_Extrait_
____

4 Maccabées
Introduction4 Maccabées 4
Structure du texte source · restitution Littérale
Car un certain Simon, s’opposant à Onias, qui détenait alors le grand sacerdoce pour la vie, homme beau et bon, comme il n’avait pu lui nuire auprès de la nation en le calomniant de toute manière, partit en exilé pour trahir la patrie.
De là, étant venu auprès d’Apollonios, le stratège de Syrie, de Phénicie et de Cilicie, il disait :
« Étant favorable aux affaires du roi, je viens annoncer que de nombreuses myriades de biens privés ont été thésaurisées dans les trésoreries de Jérusalem, sans participation aux biens sacrés, et que ces biens reviennent au roi Séleucos. »
Apollonios, ayant appris chacun de ces faits, loua Simon pour son souci envers le roi ; puis, étant monté auprès de Séleucos, il dénonça le trésor des richesses.
Ayant reçu le pouvoir à leur sujet, il se hâta vers notre patrie avec le maudit Simon et une très lourde armée.
S’étant présenté, il disait être venu selon les ordres du roi afin de prendre les biens privés du trésor.
La nation s’affligeant de cette parole et s’y opposant, estimant tout à fait terrible que ceux qui avaient confié des dépôts au trésor sacré en soient privés, ils l’empêchaient autant qu’il était possible.
Mais Apollonios, avec des menaces, s’en allait vers le sanctuaire.
Les prêtres, avec les femmes et les enfants, ayant supplié Dieu dans le sanctuaire de prendre la défense du lieu saint méprisé,
Alors qu’Apollonios montait avec l’armée équipée de ses armes pour le rapt des richesses, des anges montés à cheval apparurent du ciel, lançant des éclairs autour d’eux par leurs armes et mettant en eux beaucoup de peur et de tremblement.
Apollonios, tombé à demi mort sur l’enceinte du sanctuaire ouverte à tous, étendit ses mains vers le ciel et, avec des larmes, exhortait les Hébreux à prier pour lui afin de rendre favorable l’armée céleste.
Car il disait avoir péché de telle sorte qu’il était même digne de mourir, et que, s’il était sauvé, il célébrerait devant tous les humains la béatitude du lieu saint.

____

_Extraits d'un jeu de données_

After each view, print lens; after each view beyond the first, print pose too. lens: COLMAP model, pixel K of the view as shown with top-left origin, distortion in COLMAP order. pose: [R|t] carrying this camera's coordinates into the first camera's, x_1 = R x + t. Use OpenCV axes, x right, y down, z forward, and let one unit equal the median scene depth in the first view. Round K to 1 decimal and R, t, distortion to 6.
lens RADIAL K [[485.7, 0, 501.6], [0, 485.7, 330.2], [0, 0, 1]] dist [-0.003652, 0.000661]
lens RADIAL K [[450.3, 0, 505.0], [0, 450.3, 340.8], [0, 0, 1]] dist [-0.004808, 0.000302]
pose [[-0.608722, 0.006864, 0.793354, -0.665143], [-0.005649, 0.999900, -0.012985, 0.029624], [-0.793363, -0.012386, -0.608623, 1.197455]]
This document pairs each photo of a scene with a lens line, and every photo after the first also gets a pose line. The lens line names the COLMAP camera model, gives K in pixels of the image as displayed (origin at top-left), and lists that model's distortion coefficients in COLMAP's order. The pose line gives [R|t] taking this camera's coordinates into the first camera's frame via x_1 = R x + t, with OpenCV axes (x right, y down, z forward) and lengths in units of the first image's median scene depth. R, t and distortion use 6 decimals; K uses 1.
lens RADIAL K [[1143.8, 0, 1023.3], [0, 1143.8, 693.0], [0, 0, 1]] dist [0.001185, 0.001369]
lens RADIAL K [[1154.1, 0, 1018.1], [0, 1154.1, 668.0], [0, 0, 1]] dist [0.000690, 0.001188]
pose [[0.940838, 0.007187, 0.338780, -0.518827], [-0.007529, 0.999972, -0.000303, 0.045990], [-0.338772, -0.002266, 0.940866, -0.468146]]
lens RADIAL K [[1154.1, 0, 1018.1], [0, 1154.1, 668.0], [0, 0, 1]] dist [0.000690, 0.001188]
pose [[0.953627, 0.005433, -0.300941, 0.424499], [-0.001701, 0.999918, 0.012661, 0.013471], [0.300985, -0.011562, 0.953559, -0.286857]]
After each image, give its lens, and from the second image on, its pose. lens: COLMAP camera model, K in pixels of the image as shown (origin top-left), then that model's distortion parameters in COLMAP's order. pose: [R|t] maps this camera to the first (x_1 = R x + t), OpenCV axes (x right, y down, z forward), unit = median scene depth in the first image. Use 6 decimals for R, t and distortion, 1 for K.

____

_Exercice 1_
Résumez l'extrait en deux phrases.
_Exercice 2_
Présentez sous forme de liste le paragraphe de l'extrait qui commence par « Alors qu’Apollonios montait », en gardant ses faits principaux.

_Réponse 1_
Un certain Simon, opposé au grand prêtre Onias, part en exil et signale à Apollonios, stratège de Syrie, de Phénicie et de Cilicie, que des biens privés sont thésaurisés dans les trésoreries de Jérusalem. Muni du pouvoir reçu du roi Séleucos, Apollonios vient les prendre avec une lourde armée malgré l'opposition de la nation, mais des anges à cheval apparaissent du ciel, et il tombe à demi mort en suppliant les Hébreux de prier pour lui.

_Réponse 2_
- Apollonios montait avec l'armée équipée de ses armes pour s'emparer des richesses.
- Des anges à cheval apparurent du ciel.
- Leurs armes lançaient des éclairs autour d'eux.
- Ils inspirèrent beaucoup de peur et de tremblement.